§ **Data supplied**:

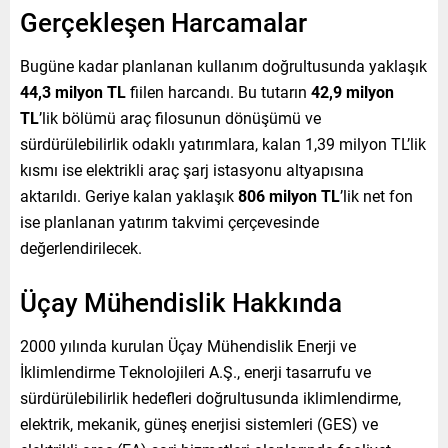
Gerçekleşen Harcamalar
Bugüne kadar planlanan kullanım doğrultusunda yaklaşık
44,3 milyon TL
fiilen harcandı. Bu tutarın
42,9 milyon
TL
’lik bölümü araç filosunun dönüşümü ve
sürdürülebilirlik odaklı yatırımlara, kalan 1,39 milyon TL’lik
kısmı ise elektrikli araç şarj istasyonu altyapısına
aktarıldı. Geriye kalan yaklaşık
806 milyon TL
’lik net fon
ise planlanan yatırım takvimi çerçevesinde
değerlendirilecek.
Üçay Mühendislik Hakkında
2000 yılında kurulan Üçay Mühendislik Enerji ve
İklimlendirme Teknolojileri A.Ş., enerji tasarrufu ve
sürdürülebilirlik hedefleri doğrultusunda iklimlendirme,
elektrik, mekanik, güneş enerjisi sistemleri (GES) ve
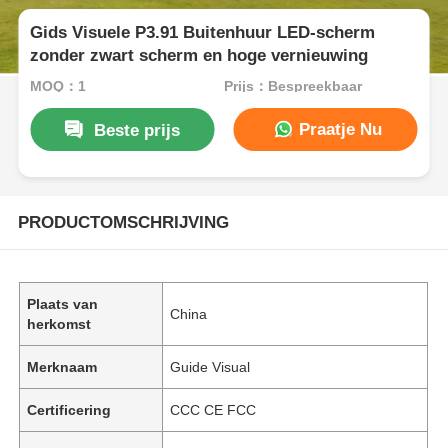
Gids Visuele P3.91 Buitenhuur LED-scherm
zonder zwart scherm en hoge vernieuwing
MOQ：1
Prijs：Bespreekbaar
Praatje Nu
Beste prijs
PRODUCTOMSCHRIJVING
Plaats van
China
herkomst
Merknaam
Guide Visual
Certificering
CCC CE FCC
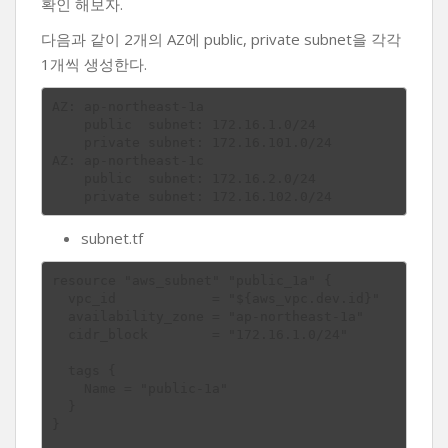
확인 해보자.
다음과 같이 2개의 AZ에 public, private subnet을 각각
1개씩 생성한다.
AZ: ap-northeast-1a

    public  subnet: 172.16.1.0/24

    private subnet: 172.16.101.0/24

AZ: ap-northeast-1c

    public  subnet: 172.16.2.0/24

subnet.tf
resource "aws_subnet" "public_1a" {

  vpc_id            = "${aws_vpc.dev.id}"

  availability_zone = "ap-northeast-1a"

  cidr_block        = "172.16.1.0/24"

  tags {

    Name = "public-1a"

§ **Exercise instructions**: Transcribe exactly, and only, the lines from the one with "AZ: ap-northeast-1c" through the last line of the data.

§ **Completed task**:
AZ: ap-northeast-1c

    public  subnet: 172.16.2.0/24

subnet.tf
resource "aws_subnet" "public_1a" {

  vpc_id            = "${aws_vpc.dev.id}"

  availability_zone = "ap-northeast-1a"

  cidr_block        = "172.16.1.0/24"

  tags {

    Name = "public-1a"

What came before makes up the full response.